HL Deb 13 June 2002 vol 636 cc375-7

3.30 p.m.

Lord Dixon-Smith

asked Her Majesty's Government:

What action they propose to take following the evidence presented on Channel 4 on Sunday 9th June concerning people trafficking into the United Kingdom.

Lord Bassam of Brighton

My Lords, the United Kingdom Immigration Service will investigate all substantive evidence of abuse of immigration controls given in the documentary. We have a comprehensive strategy to tackle the organised immigration crime of people trafficking and smuggling. The strategy is set out in the White Paper, Secure Borders, Safe Havens, and focuses on strengthening the law; tackling criminals through intelligence and enforcement; achieving international co-operation and prevention in source and transit countries; and dealing appropriately with the victims of trafficking. Together, those strands constitute a co-ordinated response to a global problem.

Lord Dixon-Smith

My Lords, I am most grateful to the Minister for that reply. It is somewhat reassuring to hear that, despite the delicacy of relationships between those responsible for administering and enforcing the law and those involved in journalism, especially investigative journalism, they are not, shall we say, inhibited by the need to protect sources and so on. However, the programme contained strong evidence in the international field. Can the Minister assure the House that work on the international front and the international aspects of that trade will be positively pursued as rapidly as possible?

Lord Bassam of Brighton

Yes, my Lords, I can give that assurance. The United Kingdom is at the forefront of international efforts to combat organised immigration crime through a number of means: negotiations, signing protocols, joint enforcement work and the United Nations Convention on Transnational Organised Crime, which covers trafficking and smuggling. So we are on the case and working with our partners across Europe and across the world to tackle what is frankly an appalling crime.

Lord Dholakia

My Lords, how many prosecutions have been brought under Section 25 of the Immigration Act 1971, which provides the power to arrest people who traffic in human beings? Can the Minister confirm that countries through which some of those people pass receive financial benefit from people who perpetrate such vile crime in human trafficking?

Lord Bassam of Brighton

My Lords, the section to which the noble Lord refers provides for prosecution of anyone, knowingly concerned in or making or carrying out arrangements for securing or facilitating illegal entry. I cannot specifically identify whether that provision has been used in the circumstances that the noble Lord described, but the power is there and available for use.
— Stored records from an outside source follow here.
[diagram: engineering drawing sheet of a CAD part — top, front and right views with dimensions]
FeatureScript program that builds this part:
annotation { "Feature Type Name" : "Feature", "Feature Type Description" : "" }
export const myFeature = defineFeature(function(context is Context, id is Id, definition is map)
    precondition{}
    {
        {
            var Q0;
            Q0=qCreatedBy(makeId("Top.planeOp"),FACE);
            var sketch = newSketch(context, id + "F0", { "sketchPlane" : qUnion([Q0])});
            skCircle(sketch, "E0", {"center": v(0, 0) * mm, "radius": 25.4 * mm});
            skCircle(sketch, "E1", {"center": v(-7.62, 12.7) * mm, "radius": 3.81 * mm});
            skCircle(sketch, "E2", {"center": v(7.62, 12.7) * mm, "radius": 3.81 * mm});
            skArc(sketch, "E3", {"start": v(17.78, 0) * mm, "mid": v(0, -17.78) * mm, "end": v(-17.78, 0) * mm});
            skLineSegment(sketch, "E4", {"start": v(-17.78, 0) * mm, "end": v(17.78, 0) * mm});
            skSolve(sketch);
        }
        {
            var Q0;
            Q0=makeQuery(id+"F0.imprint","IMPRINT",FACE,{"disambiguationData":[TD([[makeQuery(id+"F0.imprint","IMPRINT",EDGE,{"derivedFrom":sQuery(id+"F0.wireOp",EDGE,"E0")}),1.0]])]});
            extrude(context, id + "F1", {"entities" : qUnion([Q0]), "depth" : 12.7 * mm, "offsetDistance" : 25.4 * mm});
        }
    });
Our enforcement efforts during the past few years are bearing fruit. The Government set up the multi-agency Reflex organisation through the National Crime Squad working with the Immigration Service and certain other key local police forces—the Met and Kent police in particular. It has had great success. Since May 2000, I understand, there have been about 82 investigations into organised immigration crime, about 400 arrests, and 139 convictions, representing a 90 per cent success rate in the courts. So we are acting vigorously; Reflex is working well; we are working internationally; and the powers are there to deal with the matter.

Lord Alton of Liverpool

My Lords, does the Minister agree that one of the most disturbing aspects of trafficking is the trafficking of children, unaccompanied minors? Does he recall that in a debate in your Lordships' House in March the Government stated that 66 children had disappeared from the care of West Sussex social services alone? How many more children have disappeared since March from West Sussex social services? What does he know about the plight and ultimate fate of those children?

Lord Bassam of Brighton

My Lords, I share the noble Lord's concern about the smuggling of children, as, I am sure, does every Member of your Lordships' House. It is a grave issue and we must at all times act vigorously on it. The noble Lord asks some specific questions to which I am afraid that I cannot provide the detailed answers from the Dispatch Box. I shall ensure that the information that the noble Lord seeks is provided to him and shared with the whole House.

Baroness Gibson of Market Rasen

My Lords, my noble friend mentioned the work of Reflex. Yesterday, together with other noble Lords, I visited the Reflex organisation as part of our sub-committee work. It is doing a tremendous amount of work, but, as it pointed out to us, the more it does, the more there is for it to do and it needs—that awful word—resources. Can my noble friend assure us that the Government will keep their eye on the resources for that unit, which is doing so much good work?

Lord Bassam of Brighton

My Lords, Reflex received £22.6 million from SR 2000 from the organised crime reserve, which runs until 2004. Yes, we recognise the importance of providing resources equal to the task. That is constantly under review. Obviously, there is a current spending round in train and no doubt that is one of the priority areas on which the relevant Ministers will be focusing. I can give that guarantee.

Lord Williams of Mostyn

My Lords—

Lord Waddington

My Lords, with the greatest respect, I would ask the noble and learned Lord to be charitable as the earlier question ran on until 24 minutes into the sitting.

Lord Williams of Mostyn

My Lords, I sympathise with the noble Lord, Lord Waddington, but we have a 30-minute limit. I think that we must stick to it.